- Directive: Copy every line of the data below word for word, in the same order.

##### Information #####

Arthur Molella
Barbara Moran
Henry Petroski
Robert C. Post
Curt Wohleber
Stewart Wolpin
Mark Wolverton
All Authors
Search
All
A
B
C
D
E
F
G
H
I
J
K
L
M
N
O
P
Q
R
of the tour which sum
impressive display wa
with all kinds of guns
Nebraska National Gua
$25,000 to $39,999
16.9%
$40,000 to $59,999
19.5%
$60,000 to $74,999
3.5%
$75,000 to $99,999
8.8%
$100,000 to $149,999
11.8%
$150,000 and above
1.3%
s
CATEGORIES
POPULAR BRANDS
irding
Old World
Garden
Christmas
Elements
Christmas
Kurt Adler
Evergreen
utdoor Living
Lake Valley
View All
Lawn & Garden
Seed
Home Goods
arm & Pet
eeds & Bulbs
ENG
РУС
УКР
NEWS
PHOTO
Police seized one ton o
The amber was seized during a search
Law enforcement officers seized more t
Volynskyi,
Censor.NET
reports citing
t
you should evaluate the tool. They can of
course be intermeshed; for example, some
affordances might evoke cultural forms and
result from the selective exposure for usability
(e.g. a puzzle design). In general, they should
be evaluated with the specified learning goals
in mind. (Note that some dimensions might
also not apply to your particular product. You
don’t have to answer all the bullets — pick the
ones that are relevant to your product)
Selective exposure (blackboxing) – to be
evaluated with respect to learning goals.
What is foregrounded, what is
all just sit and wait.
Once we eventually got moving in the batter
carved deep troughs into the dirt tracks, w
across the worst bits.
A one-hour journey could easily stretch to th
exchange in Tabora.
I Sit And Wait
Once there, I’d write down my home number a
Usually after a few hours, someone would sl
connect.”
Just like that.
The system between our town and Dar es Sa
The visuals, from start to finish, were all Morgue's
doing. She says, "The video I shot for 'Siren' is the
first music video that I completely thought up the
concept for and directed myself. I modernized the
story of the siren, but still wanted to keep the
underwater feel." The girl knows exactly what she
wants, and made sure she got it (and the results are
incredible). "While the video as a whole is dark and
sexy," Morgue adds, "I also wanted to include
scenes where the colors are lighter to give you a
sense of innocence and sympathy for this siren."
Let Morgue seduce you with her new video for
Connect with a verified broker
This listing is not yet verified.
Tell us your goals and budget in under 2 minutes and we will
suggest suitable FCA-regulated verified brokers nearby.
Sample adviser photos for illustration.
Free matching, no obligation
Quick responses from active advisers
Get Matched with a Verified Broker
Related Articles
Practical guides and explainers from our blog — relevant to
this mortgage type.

#####

- Exercise response:
Arthur Molella
Barbara Moran
Henry Petroski
Robert C. Post
Curt Wohleber
Stewart Wolpin
Mark Wolverton
All Authors
Search
All
A
B
C
D
E
F
G
H
I
J
K
L
M
N
O
P
Q
R
of the tour which sum
impressive display wa
with all kinds of guns
Nebraska National Gua
$25,000 to $39,999
16.9%
$40,000 to $59,999
19.5%
$60,000 to $74,999
3.5%
$75,000 to $99,999
8.8%
$100,000 to $149,999
11.8%
$150,000 and above
1.3%
s
CATEGORIES
POPULAR BRANDS
irding
Old World
Garden
Christmas
Elements
Christmas
Kurt Adler
Evergreen
utdoor Living
Lake Valley
View All
Lawn & Garden
Seed
Home Goods
arm & Pet
eeds & Bulbs
ENG
РУС
УКР
NEWS
PHOTO
Police seized one ton o
The amber was seized during a search
Law enforcement officers seized more t
Volynskyi,
Censor.NET
reports citing
t
you should evaluate the tool. They can of
course be intermeshed; for example, some
affordances might evoke cultural forms and
result from the selective exposure for usability
(e.g. a puzzle design). In general, they should
be evaluated with the specified learning goals
in mind. (Note that some dimensions might
also not apply to your particular product. You
don’t have to answer all the bullets — pick the
ones that are relevant to your product)
Selective exposure (blackboxing) – to be
evaluated with respect to learning goals.
What is foregrounded, what is
all just sit and wait.
Once we eventually got moving in the batter
carved deep troughs into the dirt tracks, w
across the worst bits.
A one-hour journey could easily stretch to th
exchange in Tabora.
I Sit And Wait
Once there, I’d write down my home number a
Usually after a few hours, someone would sl
connect.”
Just like that.
The system between our town and Dar es Sa
The visuals, from start to finish, were all Morgue's
doing. She says, "The video I shot for 'Siren' is the
first music video that I completely thought up the
concept for and directed myself. I modernized the
story of the siren, but still wanted to keep the
underwater feel." The girl knows exactly what she
wants, and made sure she got it (and the results are
incredible). "While the video as a whole is dark and
sexy," Morgue adds, "I also wanted to include
scenes where the colors are lighter to give you a
sense of innocence and sympathy for this siren."
Let Morgue seduce you with her new video for
Connect with a verified broker
This listing is not yet verified.
Tell us your goals and budget in under 2 minutes and we will
suggest suitable FCA-regulated verified brokers nearby.
Sample adviser photos for illustration.
Free matching, no obligation
Quick responses from active advisers
Get Matched with a Verified Broker
Related Articles
Practical guides and explainers from our blog — relevant to
this mortgage type.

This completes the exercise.